Even when Margot comes across a series of unsettlingly realistic execution videos modeled after scenes from Schwartz’s film, her concerns still aren’t taken seriously. Her morose co-worker (Charli XCX) takes a morbid delight in them while her likeable but line-toing boss (Jermaine Fowler) warns her not to call the cops because he doesn’t want to risk damaging Kino’s reputation—and, consequently, its stock price. Besides, he says, the algorithm loves this stuff.
Realizing that no one else is going to do it, Margot takes it upon herself to track down the killer, who’s revealed to us early on as a tech-savvy ghoul named Arthur (Dacre Montgomery). Some of Arthur’s methods are neat—he subdues his victims using an EpiPen full of fentanyl—and he has clearly been designed to echo previous slashers, silently stalking his victims in an outfit pieced together from the wardrobes of Michael Myers and Jason Voorhees, and later explaining his motives in a monologue reminiscent of the one from the end of the original Scream.
But while the influences are clear, the film doesn’t really do anything with them. Arthur is bland and unfrightening, imitating tropes without subverting or building on them. He lacks the sinister aura of his iconic predecessors, and the more we learn about him, the less interesting he becomes. The same is true, to a slightly lesser degree, of Margot. Ferreira gives a sympathetic performance as a soft-hearted person lost in the knife-edged world of the internet. We find out early on that a traumatic experience in Margot’s past led her to seek out this work, but the details later revealed do little to enrich the character and are generally too emotionally thorny to be worked through by a film that, at this point, is operating as a straightforward slasher.

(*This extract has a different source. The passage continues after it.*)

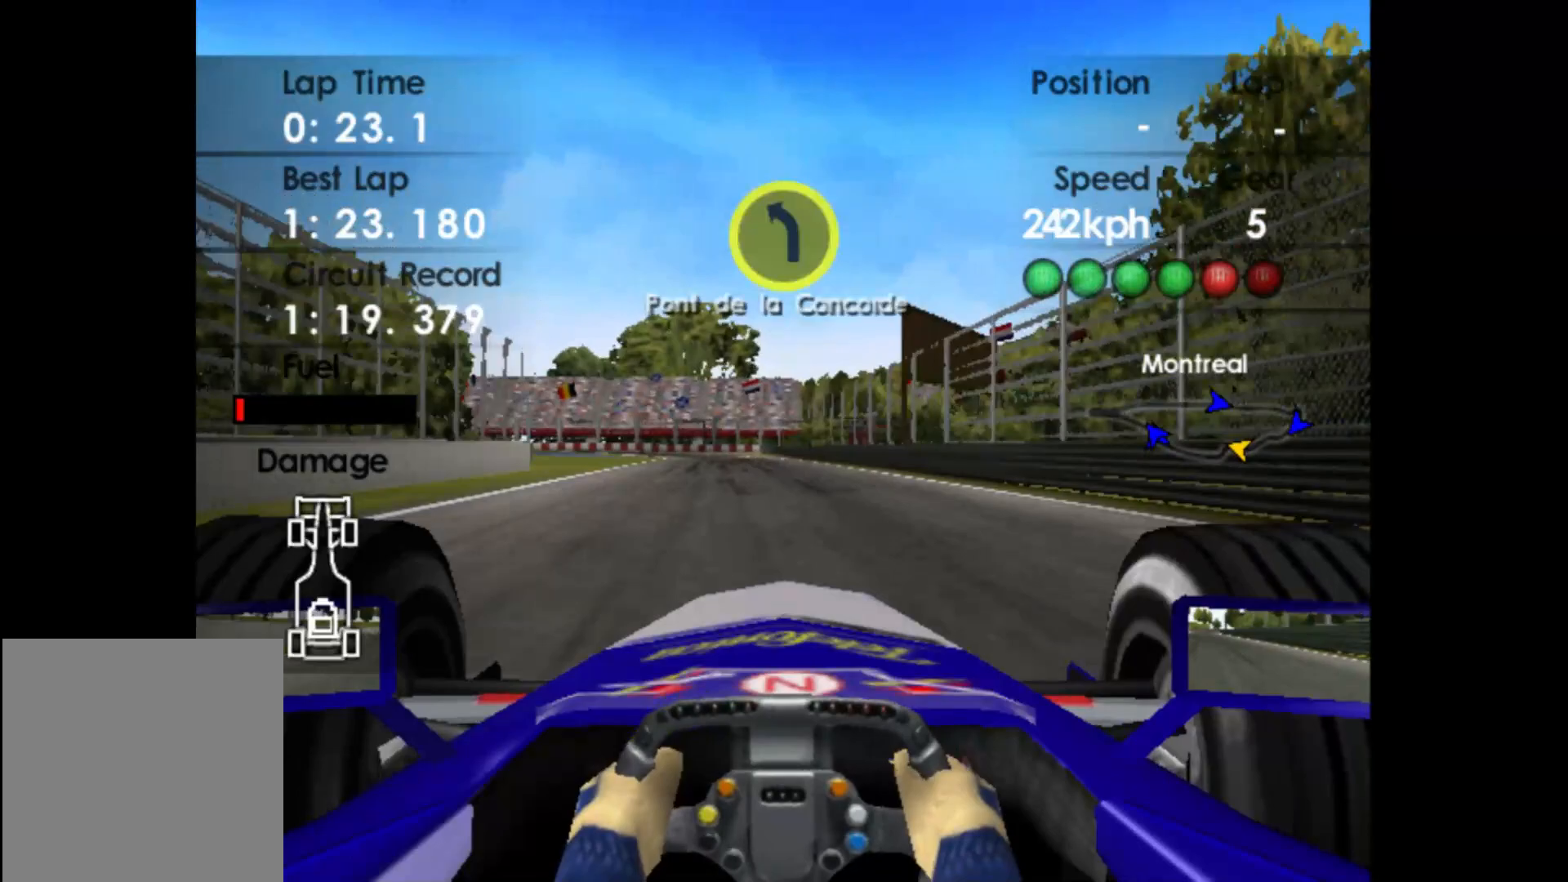
{"buttons": ["L2"], "left_stick": "left", "events": [[133, "left_stick", "left"], [250, "L2", "down"], [300, "R2", "up"], [317, "left_stick", "center"], [400, "X", "down"], [500, "X", "up"], [500, "left_stick", "left"]]}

Thus we’re left with a long-winded conclusion as Ferreira and Montgomery’s insufficiently compelling characters engage in a protracted game of cat-and-mouse that culminates in a blood-soaked showdown that might have been ripped from a million other horror movies. For a film that’s so well versed not only in the genre but in its tendencies to recreate and recycle itself, it’s disappointing to see Faces of Death do so in such slavish fashion.